I would like to create program which does the following:
At the frequency of once a day, generate a list of 100 or so random usernames
After the above task is complete, at the frequency of once every hour, generate a random score and assign it to each of the users total score (by summation to previous total).
How would I go about constructing a DAG for this? Will I necessarily need 2 flows, or sub flows?
Essentially, is there a way to create 2 flows, where one is the parent and another is a child, and have them both run on different schedules, i.e the child flow getting executed more frequently?

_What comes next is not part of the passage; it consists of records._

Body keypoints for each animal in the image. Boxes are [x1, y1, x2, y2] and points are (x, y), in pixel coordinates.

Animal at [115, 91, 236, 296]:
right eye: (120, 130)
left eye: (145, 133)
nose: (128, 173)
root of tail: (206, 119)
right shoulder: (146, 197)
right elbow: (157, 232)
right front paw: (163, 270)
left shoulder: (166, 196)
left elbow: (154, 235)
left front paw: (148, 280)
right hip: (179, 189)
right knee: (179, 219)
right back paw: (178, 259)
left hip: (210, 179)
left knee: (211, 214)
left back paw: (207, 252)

I imagine in python without prefect, I would schedule these tasks as individual scripts running at repeated intervals. The main flow, by my understanding, would write to a database and the sub-flow which is scheduled to happen more frequently would read from this database. I am a beginner with dataflow pipeline tools such as prefect or airflow, and would like to proceed with prefect2.0.
Perhaps I can rephrase my problem. In prefect 1.0, what I would have done in this case would be to have a single flow, with let us say a starter task which happens once a day, and once this task has triggered there would be sub tasks which trigger every 15 minutes. I would set the schedule of this flow to happen once in every 15 minutes, with the starter task having a cache duration of 1 day, hence it is only executed once a day. The positive about this is that the data from the cache persists across multiple flow runs. This does not seem to the case with prefect 2.0, as whenever I schedule a flow, each instance seems to be independent of the previous one, and tasks do not carry over their caches information across flow runs. Should I go about solving this problem in a different way?
This is just from a sample project, but let me give an example maybe. I have 3 pipelines.
i) Sync pipeline - Syncs all user login data from a source
ii) Aggregate pipeline - At regular intervals throughtout the day, we accumulate which users spent time using the app and how much time they spent on it.
iii) Cache pipeline - At the end of the day, we’d like to store this information into a database.
I am just a beginner too, so I apologize if my explanations are vague. How would I go writing a prefect program to do the above?